On August 30, 2016, Romero signed with Mexican team Panteras de Aguascalientes. In 24 games, he averaged 18.3 points, 8.0 rebounds, 1.2 assists and 0.8 steals in 23.8 minutes.

On January 4, 2017, Romero was reacquired by the Grand Rapids Drive. Two days later, he made his season debut for Grand Rapids in a 126–124 win over the Santa Cruz Warriors, recording six points, eight rebounds, one steal and two blocks in nine minutes off the bench. On April 1, 2017, Romero signed with  Atléticos de San Germán, returning to the team for a second stint.

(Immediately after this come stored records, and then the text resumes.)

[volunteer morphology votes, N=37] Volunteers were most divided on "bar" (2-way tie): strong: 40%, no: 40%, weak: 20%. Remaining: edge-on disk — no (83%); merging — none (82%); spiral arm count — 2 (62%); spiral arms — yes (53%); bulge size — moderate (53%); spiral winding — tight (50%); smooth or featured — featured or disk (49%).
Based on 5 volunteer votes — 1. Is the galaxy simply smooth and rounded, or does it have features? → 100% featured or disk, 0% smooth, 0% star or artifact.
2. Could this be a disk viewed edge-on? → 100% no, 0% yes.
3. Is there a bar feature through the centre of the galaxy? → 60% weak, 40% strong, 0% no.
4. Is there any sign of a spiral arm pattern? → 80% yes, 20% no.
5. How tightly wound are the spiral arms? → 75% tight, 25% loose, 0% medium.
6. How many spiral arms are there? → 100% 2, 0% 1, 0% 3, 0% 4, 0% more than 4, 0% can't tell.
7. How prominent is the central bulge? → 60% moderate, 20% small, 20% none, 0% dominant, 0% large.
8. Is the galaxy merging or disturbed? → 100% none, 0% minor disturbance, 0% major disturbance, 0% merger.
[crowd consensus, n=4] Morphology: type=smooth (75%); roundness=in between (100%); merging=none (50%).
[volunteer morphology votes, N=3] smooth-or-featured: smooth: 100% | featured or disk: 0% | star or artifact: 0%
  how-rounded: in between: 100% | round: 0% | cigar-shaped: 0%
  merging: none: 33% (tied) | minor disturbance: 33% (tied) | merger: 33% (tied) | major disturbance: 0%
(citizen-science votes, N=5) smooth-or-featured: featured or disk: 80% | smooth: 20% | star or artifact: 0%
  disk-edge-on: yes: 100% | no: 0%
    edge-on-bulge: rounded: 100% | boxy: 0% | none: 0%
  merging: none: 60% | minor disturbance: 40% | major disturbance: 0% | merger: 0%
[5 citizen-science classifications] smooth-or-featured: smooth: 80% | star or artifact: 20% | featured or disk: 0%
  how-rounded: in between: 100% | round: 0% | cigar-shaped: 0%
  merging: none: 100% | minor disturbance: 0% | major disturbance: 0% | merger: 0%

On July 7, 2017, Romero signed with Hapoel Haifa B.C., Israeli basketball team that play in the Liga Leumit.

International career
When Romero was 19, he played with the Cuba national basketball team at the 2012 Centrobasket, playing in an 81–61 loss against Bahamas. That very night, Romero, along with four other players of the Cuban selection, abandoned the team and asked for political asylum in Puerto Rico.

On September 13, 2021, the Puerto Rican Basketball Federation announced that they had initiated the naturalization process with FIBA for Romero to be able to represent the Puerto Rican national basketball team. On October 5, 2021, FIBA authorized the request for Romero's naturalization making him eligible to represent Puerto Rico in future competitions.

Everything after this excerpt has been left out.